▶ Figure understanding tasks:
BEGIN

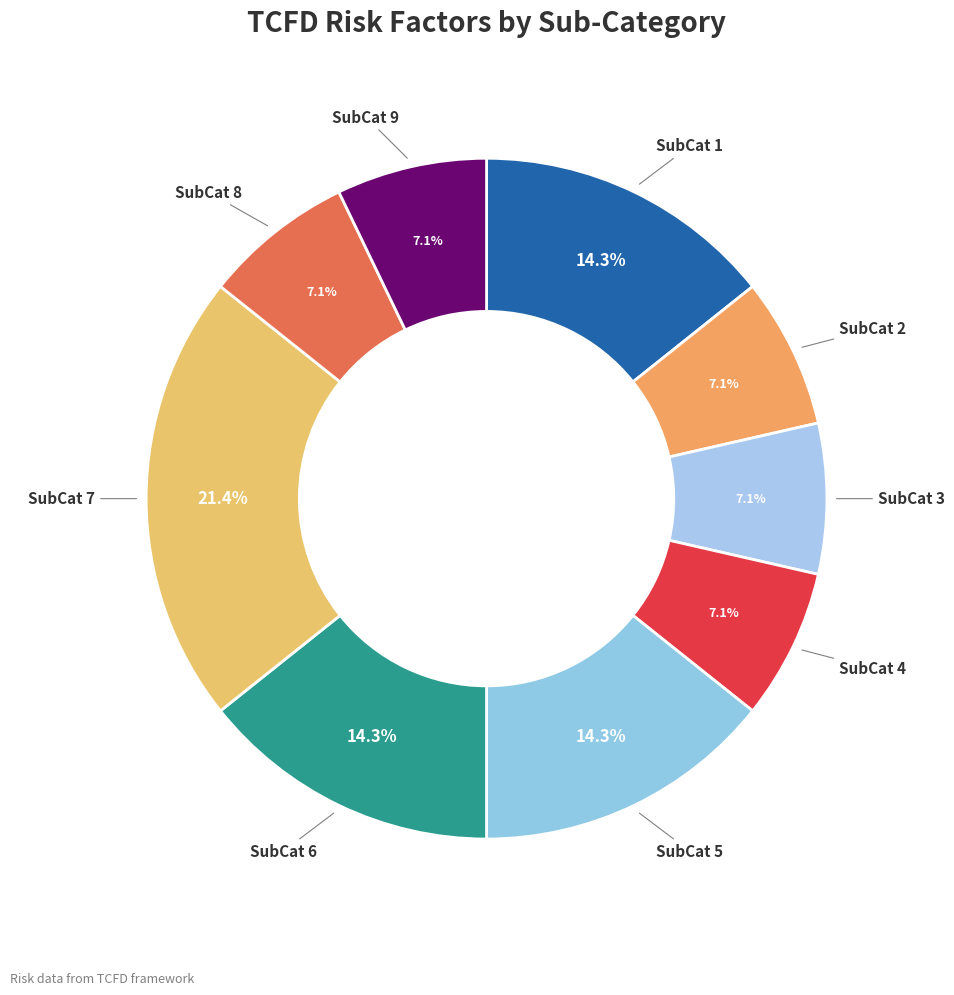

What is the largest slice in the pie chart?

SubCat 7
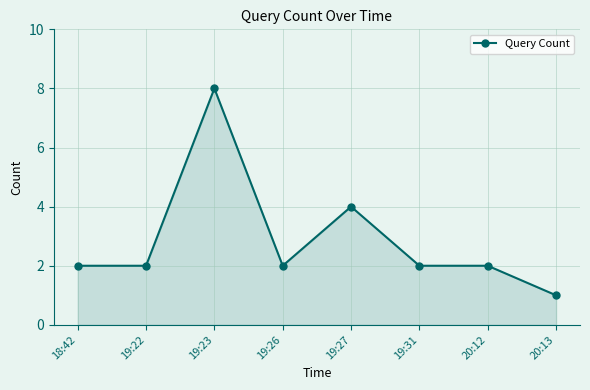

Approximately how many times larger is the value at 20:12 compared to 19:31?

1.0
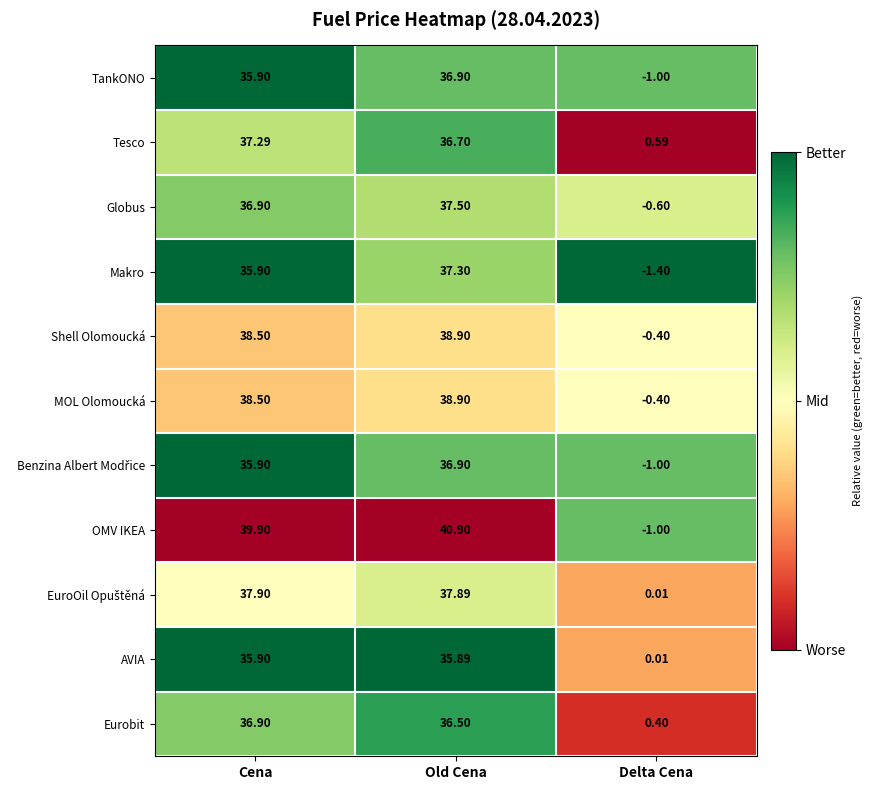

Count the number of categories in the chart.

3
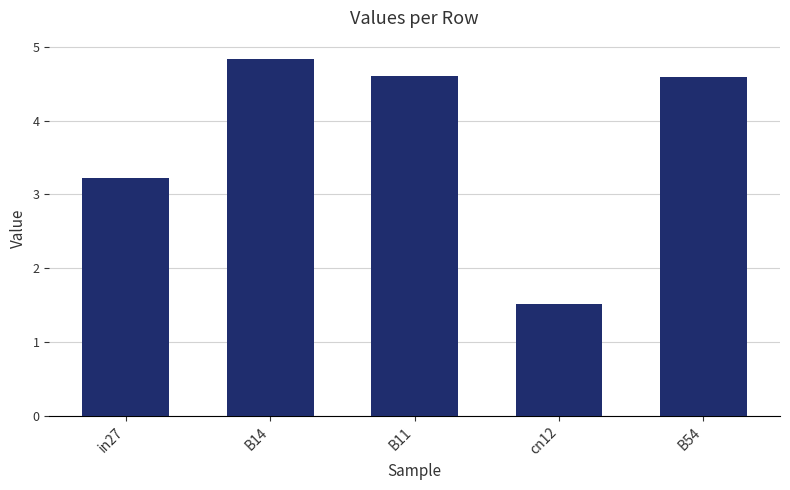

What is the difference between the maximum and minimum values?

3.3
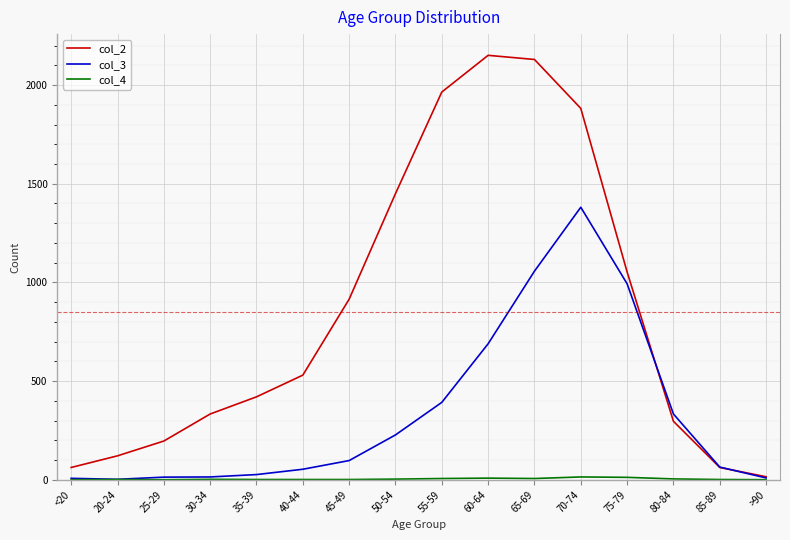

Which series has the largest range (max minus min)?

col_2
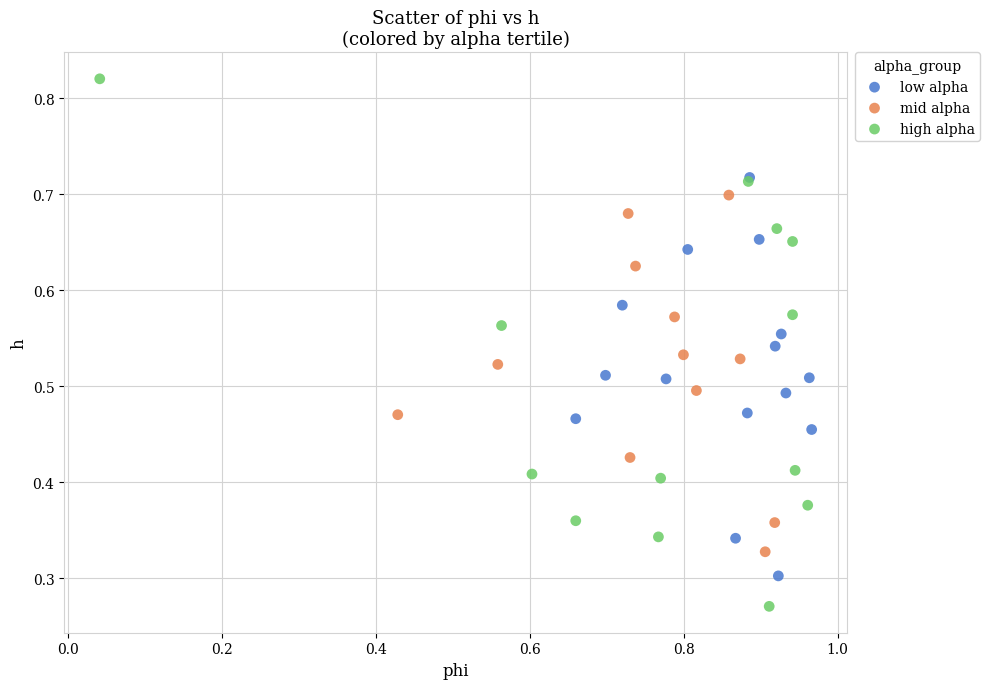

Which series reaches the minimum Y coordinate?

high alpha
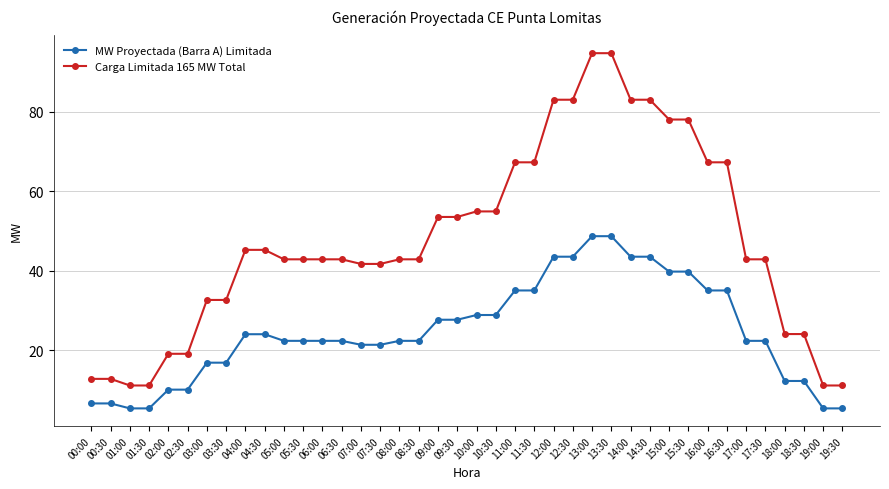

At how many categories does at least one series exceed 85?

2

END

▶ The problem: Locate each line in the listing above that contains the string "largest", matching case exactly, and copy every such line.

▶ Task response:
What is the largest slice in the pie chart?
Which series has the largest range (max minus min)?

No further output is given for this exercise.